Time doesn't permit a detailed account of Valentine's main contribution: clarifying key interactions between FBN, FBI, and CIA in the aftermath of World War Two. The bottom line is that our whole government became so obsessed with opposing Communism that it engaged in tactics that were little different than their opponents. The game was then as now: all about "winning," with little concern for long term consequences to either planet or species.

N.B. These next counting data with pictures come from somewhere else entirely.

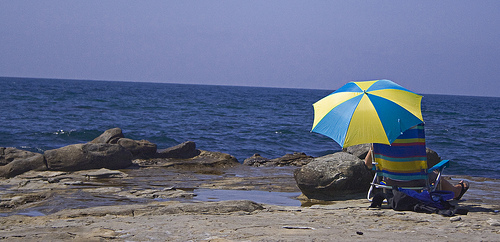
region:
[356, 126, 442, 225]
a man holding umbrella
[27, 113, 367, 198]
a group of stones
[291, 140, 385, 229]
a large stone in front of man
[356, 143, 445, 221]
a man sitting down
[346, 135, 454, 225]
a man sitting on stone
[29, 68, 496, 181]
a clear view of sea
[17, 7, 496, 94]
a beautiful view of sky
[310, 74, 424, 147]
umbrella is blue and yellow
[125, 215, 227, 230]
sand on the ground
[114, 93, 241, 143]
water in the ocean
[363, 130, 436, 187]
chair under the umbrella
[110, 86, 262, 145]
the water is calm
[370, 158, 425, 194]
back of the chair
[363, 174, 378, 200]
metal on the chair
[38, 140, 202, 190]
rock formation near water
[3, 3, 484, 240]
a scene outside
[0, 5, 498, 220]
a scene during the day time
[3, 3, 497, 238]
a scene near the ocean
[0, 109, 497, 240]
a gray stone area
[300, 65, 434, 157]
a yellow and blue umbrella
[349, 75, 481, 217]
a beach lawn chair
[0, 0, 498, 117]
a blue sky with no clouds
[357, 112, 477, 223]
a person in the chair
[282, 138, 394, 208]
a large gray rock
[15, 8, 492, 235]
a person looking at the water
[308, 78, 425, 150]
a yellow and blue umbrella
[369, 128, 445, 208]
a blue and yellow chair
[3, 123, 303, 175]
rocks on the shore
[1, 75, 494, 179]
a blue sky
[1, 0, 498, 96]
a blue clear sky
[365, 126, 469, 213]
a person sitting in a chair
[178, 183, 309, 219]
water on the shore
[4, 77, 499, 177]
waves in the water washing ashore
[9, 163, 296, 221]
pools of water in the rocky area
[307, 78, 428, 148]
a blue and yellow umbrella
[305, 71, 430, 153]
a yellow and blue umbrella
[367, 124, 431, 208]
a yellow and blue chair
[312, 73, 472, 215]
a person sitting in a chair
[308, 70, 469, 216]
a person sitting in a yellow and blue chair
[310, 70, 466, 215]
a person under a yellow and blue umbrella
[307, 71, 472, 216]
a person resting under an umbrella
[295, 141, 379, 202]
a boulder by a chair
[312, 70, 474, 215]
a person looking at the ocean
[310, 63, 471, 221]
someone resting by the sea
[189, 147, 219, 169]
A rock on the ground.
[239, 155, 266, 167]
A rock on the ground.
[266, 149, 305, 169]
A rock on the ground.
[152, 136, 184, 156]
A rock on the ground.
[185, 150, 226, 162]
A rock on the ground.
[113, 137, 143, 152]
A rock on the ground.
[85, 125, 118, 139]
A rock on the ground.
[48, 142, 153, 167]
A rock on the ground.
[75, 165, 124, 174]
A rock on the ground.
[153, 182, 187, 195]
A rock on the ground.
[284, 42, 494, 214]
umbrella in the background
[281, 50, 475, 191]
blue and yellow umbrella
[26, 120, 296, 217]
rocks on the ground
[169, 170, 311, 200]
water on the ground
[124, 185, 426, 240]
sand on the ground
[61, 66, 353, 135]
ocean in the background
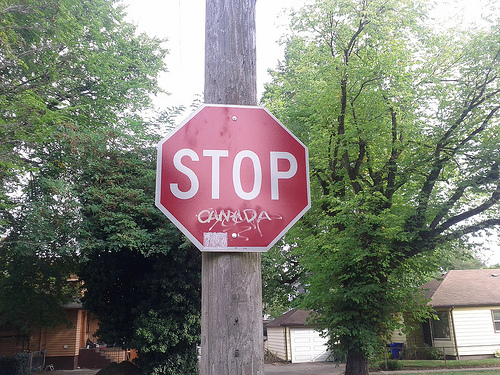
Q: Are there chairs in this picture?
A: No, there are no chairs.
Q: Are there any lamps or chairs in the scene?
A: No, there are no chairs or lamps.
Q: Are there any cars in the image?
A: No, there are no cars.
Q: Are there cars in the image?
A: No, there are no cars.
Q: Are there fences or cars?
A: No, there are no cars or fences.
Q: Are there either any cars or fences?
A: No, there are no cars or fences.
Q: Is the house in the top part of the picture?
A: No, the house is in the bottom of the image.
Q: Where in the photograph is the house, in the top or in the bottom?
A: The house is in the bottom of the image.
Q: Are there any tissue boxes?
A: No, there are no tissue boxes.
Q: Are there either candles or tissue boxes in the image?
A: No, there are no tissue boxes or candles.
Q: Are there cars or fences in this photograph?
A: No, there are no cars or fences.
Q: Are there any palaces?
A: No, there are no palaces.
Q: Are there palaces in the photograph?
A: No, there are no palaces.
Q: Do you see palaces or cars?
A: No, there are no palaces or cars.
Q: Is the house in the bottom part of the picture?
A: Yes, the house is in the bottom of the image.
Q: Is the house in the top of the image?
A: No, the house is in the bottom of the image.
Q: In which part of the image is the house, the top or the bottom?
A: The house is in the bottom of the image.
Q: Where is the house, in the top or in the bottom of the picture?
A: The house is in the bottom of the image.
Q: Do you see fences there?
A: No, there are no fences.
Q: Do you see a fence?
A: No, there are no fences.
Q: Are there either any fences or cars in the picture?
A: No, there are no fences or cars.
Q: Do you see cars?
A: No, there are no cars.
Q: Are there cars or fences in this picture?
A: No, there are no cars or fences.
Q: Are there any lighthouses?
A: No, there are no lighthouses.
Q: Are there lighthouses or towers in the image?
A: No, there are no lighthouses or towers.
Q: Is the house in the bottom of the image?
A: Yes, the house is in the bottom of the image.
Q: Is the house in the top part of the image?
A: No, the house is in the bottom of the image.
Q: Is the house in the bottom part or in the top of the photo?
A: The house is in the bottom of the image.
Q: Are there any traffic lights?
A: No, there are no traffic lights.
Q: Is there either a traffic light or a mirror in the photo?
A: No, there are no traffic lights or mirrors.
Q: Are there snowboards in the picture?
A: No, there are no snowboards.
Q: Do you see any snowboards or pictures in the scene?
A: No, there are no snowboards or pictures.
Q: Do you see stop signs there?
A: Yes, there is a stop sign.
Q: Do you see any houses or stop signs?
A: Yes, there is a stop sign.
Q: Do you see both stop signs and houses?
A: Yes, there are both a stop sign and a house.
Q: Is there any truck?
A: No, there are no trucks.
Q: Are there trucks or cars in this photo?
A: No, there are no trucks or cars.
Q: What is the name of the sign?
A: The sign is a stop sign.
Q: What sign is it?
A: The sign is a stop sign.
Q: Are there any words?
A: Yes, there are words.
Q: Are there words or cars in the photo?
A: Yes, there are words.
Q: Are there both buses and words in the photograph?
A: No, there are words but no buses.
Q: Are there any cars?
A: No, there are no cars.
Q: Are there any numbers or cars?
A: No, there are no cars or numbers.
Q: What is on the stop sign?
A: The words are on the stop sign.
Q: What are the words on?
A: The words are on the stop sign.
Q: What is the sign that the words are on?
A: The sign is a stop sign.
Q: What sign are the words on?
A: The words are on the stop sign.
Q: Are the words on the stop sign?
A: Yes, the words are on the stop sign.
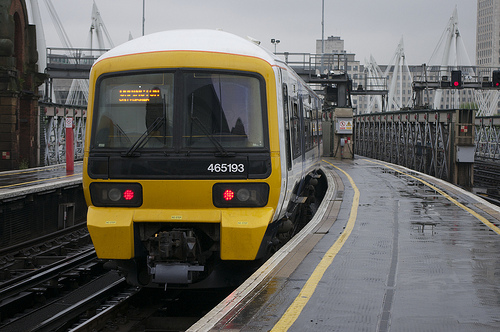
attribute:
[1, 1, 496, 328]
day — rainy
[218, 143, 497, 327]
ground — wet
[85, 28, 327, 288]
train — white, yellow, running, grey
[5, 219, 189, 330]
tracks — metal, brown, black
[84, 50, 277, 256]
front — yellow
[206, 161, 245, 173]
number — white, written, 465193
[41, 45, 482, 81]
bridge — grey, metal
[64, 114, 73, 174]
pole — red, orange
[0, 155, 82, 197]
platform — wet, concrete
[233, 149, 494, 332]
platform — wet, concrete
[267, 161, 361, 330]
stripe — yellow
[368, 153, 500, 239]
stripe — yellow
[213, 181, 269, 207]
front light — red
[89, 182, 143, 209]
front light — red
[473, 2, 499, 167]
building — bricked, grey, multystory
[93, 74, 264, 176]
window — big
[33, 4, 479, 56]
sky — grey, cloudy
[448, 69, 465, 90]
traffic light — red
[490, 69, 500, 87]
traffic light — red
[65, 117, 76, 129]
sign — white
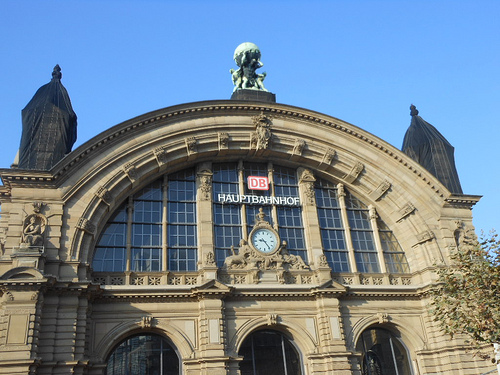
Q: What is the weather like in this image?
A: It is clear.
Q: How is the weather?
A: It is clear.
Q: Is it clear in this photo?
A: Yes, it is clear.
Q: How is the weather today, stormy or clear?
A: It is clear.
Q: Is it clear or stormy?
A: It is clear.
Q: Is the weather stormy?
A: No, it is clear.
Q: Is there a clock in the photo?
A: Yes, there is a clock.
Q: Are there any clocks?
A: Yes, there is a clock.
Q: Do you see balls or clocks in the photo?
A: Yes, there is a clock.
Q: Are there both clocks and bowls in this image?
A: No, there is a clock but no bowls.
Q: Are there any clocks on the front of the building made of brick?
A: Yes, there is a clock on the front of the building.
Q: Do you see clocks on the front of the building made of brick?
A: Yes, there is a clock on the front of the building.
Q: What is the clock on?
A: The clock is on the building.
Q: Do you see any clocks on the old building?
A: Yes, there is a clock on the building.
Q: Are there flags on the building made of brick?
A: No, there is a clock on the building.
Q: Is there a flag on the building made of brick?
A: No, there is a clock on the building.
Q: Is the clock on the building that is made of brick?
A: Yes, the clock is on the building.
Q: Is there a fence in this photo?
A: No, there are no fences.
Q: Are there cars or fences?
A: No, there are no fences or cars.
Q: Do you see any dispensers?
A: No, there are no dispensers.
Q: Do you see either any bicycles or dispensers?
A: No, there are no dispensers or bicycles.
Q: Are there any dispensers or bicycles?
A: No, there are no dispensers or bicycles.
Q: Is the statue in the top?
A: Yes, the statue is in the top of the image.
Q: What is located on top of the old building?
A: The statue is on top of the building.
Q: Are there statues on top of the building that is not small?
A: Yes, there is a statue on top of the building.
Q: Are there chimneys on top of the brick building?
A: No, there is a statue on top of the building.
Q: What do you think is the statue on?
A: The statue is on the building.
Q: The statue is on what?
A: The statue is on the building.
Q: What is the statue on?
A: The statue is on the building.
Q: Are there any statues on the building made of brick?
A: Yes, there is a statue on the building.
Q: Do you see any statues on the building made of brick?
A: Yes, there is a statue on the building.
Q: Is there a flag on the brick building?
A: No, there is a statue on the building.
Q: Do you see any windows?
A: Yes, there is a window.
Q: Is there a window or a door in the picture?
A: Yes, there is a window.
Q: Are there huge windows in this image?
A: Yes, there is a huge window.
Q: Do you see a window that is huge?
A: Yes, there is a window that is huge.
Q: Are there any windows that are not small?
A: Yes, there is a huge window.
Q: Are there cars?
A: No, there are no cars.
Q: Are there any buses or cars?
A: No, there are no cars or buses.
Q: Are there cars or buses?
A: No, there are no cars or buses.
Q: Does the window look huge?
A: Yes, the window is huge.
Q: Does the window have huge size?
A: Yes, the window is huge.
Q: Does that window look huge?
A: Yes, the window is huge.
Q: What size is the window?
A: The window is huge.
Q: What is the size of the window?
A: The window is huge.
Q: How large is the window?
A: The window is huge.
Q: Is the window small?
A: No, the window is huge.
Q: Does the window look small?
A: No, the window is huge.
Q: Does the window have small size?
A: No, the window is huge.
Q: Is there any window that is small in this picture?
A: No, there is a window but it is huge.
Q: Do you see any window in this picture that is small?
A: No, there is a window but it is huge.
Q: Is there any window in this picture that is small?
A: No, there is a window but it is huge.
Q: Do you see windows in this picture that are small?
A: No, there is a window but it is huge.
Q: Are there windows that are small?
A: No, there is a window but it is huge.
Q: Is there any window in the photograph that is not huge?
A: No, there is a window but it is huge.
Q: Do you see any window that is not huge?
A: No, there is a window but it is huge.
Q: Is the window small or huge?
A: The window is huge.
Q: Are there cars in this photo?
A: No, there are no cars.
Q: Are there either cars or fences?
A: No, there are no cars or fences.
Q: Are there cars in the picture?
A: No, there are no cars.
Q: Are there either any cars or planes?
A: No, there are no cars or planes.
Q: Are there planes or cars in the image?
A: No, there are no cars or planes.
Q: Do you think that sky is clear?
A: Yes, the sky is clear.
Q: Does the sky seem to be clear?
A: Yes, the sky is clear.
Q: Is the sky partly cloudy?
A: No, the sky is clear.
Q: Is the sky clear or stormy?
A: The sky is clear.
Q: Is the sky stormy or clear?
A: The sky is clear.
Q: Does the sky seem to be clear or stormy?
A: The sky is clear.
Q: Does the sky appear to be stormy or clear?
A: The sky is clear.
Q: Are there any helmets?
A: No, there are no helmets.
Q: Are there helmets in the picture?
A: No, there are no helmets.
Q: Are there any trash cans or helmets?
A: No, there are no helmets or trash cans.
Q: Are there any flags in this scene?
A: No, there are no flags.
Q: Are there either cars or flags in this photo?
A: No, there are no flags or cars.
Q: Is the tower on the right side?
A: Yes, the tower is on the right of the image.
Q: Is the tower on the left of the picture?
A: No, the tower is on the right of the image.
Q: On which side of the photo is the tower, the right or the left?
A: The tower is on the right of the image.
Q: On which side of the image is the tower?
A: The tower is on the right of the image.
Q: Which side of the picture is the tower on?
A: The tower is on the right of the image.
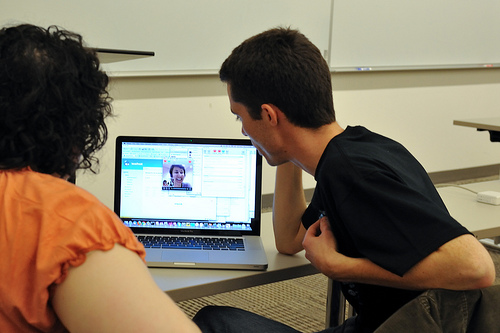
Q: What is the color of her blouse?
A: Orange.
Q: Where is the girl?
A: Next to the boy.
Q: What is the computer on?
A: The table.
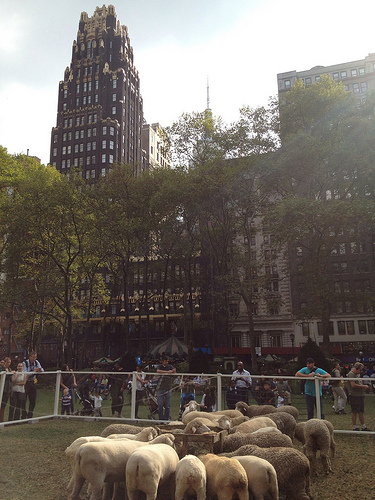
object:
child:
[59, 387, 73, 415]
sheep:
[126, 443, 181, 499]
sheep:
[175, 454, 208, 499]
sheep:
[197, 452, 250, 498]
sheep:
[241, 453, 279, 497]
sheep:
[223, 431, 295, 452]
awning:
[145, 335, 189, 356]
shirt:
[298, 366, 326, 397]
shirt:
[62, 394, 71, 406]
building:
[50, 3, 144, 192]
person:
[154, 355, 178, 421]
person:
[231, 361, 253, 405]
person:
[296, 357, 334, 421]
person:
[9, 361, 28, 420]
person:
[22, 350, 46, 420]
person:
[1, 357, 14, 423]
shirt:
[231, 369, 252, 389]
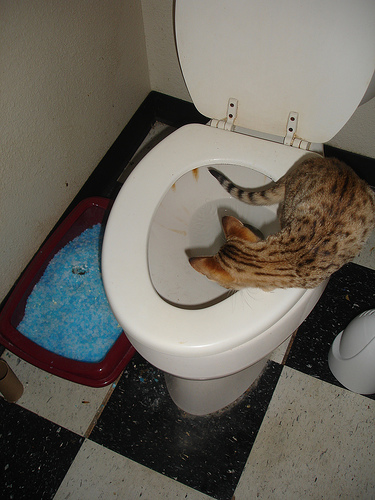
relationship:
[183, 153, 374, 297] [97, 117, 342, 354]
cat on seat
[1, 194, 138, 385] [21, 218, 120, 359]
box with sand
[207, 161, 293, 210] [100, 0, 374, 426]
tail in toilet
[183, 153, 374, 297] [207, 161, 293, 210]
cat has tail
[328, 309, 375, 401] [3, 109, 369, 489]
brush on floor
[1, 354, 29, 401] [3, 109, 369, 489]
roll on floor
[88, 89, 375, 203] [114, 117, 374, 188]
molding on edge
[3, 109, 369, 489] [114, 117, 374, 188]
floor has edge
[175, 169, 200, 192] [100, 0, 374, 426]
stain inside toilet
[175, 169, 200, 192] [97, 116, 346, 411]
stain inside bowl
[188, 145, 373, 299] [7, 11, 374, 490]
animal in photo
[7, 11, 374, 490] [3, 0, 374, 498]
photo inside room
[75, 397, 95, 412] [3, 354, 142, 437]
spot on tile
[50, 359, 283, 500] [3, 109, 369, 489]
tile on floor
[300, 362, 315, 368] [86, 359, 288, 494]
spot on tile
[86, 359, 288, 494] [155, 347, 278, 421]
tile around base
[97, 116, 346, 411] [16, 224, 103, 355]
bowl holding litter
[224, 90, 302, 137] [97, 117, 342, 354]
screws in seat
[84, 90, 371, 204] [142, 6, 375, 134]
edge at end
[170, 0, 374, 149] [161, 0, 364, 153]
wall has end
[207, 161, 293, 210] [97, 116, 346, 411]
tail in bowl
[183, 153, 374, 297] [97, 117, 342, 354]
cat laying on seat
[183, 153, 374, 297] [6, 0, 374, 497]
cat inside bathroom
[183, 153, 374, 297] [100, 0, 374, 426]
cat on toilet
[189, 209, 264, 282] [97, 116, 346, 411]
head inside bowl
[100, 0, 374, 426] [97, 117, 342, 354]
toilet with seat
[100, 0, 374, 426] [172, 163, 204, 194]
toilet with rust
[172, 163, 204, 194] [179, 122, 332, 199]
rust in far rear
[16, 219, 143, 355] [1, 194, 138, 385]
liter inside container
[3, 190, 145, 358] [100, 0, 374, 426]
container next to toilet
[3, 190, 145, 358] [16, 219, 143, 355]
container has liter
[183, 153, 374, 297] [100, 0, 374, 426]
cat looking in toilet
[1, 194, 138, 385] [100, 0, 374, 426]
box under toilet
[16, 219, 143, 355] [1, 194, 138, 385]
liter in box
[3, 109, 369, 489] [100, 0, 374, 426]
floor under toilet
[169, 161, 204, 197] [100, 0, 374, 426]
stains in toilet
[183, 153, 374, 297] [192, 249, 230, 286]
cat has ear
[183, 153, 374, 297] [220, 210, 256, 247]
cat has ear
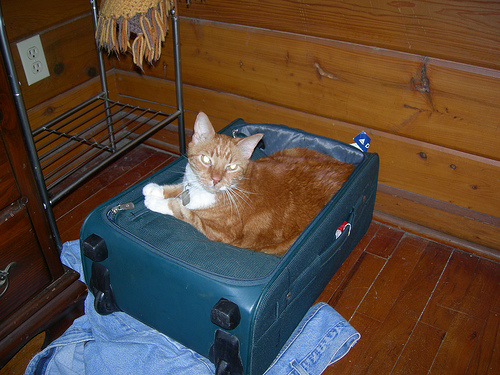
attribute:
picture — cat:
[3, 4, 494, 374]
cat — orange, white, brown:
[138, 113, 357, 247]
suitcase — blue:
[70, 116, 383, 366]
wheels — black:
[82, 291, 246, 374]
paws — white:
[139, 177, 173, 222]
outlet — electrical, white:
[14, 34, 51, 88]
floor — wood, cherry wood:
[363, 262, 491, 368]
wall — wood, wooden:
[391, 36, 487, 213]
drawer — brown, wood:
[0, 216, 48, 326]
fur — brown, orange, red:
[237, 157, 333, 240]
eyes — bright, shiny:
[197, 152, 238, 172]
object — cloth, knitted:
[90, 5, 190, 67]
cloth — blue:
[70, 315, 164, 369]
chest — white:
[183, 180, 215, 211]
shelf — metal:
[30, 90, 197, 186]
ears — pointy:
[189, 107, 263, 158]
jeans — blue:
[52, 320, 196, 373]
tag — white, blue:
[344, 131, 373, 154]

The picture of Anslinger that emerges is one of an insecure mediocrity whose greatest skill was bureaucratic infighting and greatest concern was the protection of his bureau. The main emphasis within the FBN was on “making cases” (gaining key convictions) despite the limited budgets and scarce manpower necessitated by the Great Depression. After World War Two, as it gradually became clear that "narcotics" enforcement would play second fiddle to the CIA's mission, it seems that FBN agents eventually accepted that need, even as they chafed at having to honor it. Ironically, Nixon's drug war, declared after Anslinger's departure and shortly before his death in 1975, would lead to creation of the DEA, the FBN's most obvious successor agency,
Once one realizes the degree to which protection of its mindless policy, always a driving force behind America's drug prohibition bureaucracy, has contaminated the entire federal government, the political sanctity of the drug war becomes readily understandable. The same is true of "reform," which has allowed itself to be cast in the role of (unwitting) defender of the "drug menace," in the government's prohibition myth.
Ironically, it’s quite likely that when a very sick old Anslinger died in 1975, he had no more idea of where the drug war he'd helped create was headed than Nixon. The same goes for an already-senile Gipper who had dusted it off after Nixon's disgrace at the urging of his spouse to “just say no.” Then came Poppa Bush who invaded Panama to arrest its president for drug trafficking on behalf of his CIA, and Bill Clinton may have never inhaled, but he did appoint Barry McCaffrey drug czar and accepted a bribe for pardoning a notorious drug criminal on his way out the door.
That brings us to the present incumbent, whose administration has set new records for incompetence and dishonesty in its zeal to prove he is more forceful than daddy. The really sad part is that this admittedly inflammatory rant is far more accurate than the alternative, and more widely believed, scenarios because it's based on actual data from drug users. Even worse, that data has been readily available in California to anyone willing to ask the right questions for the past seven years.
Thus several big dots are still there to be connected.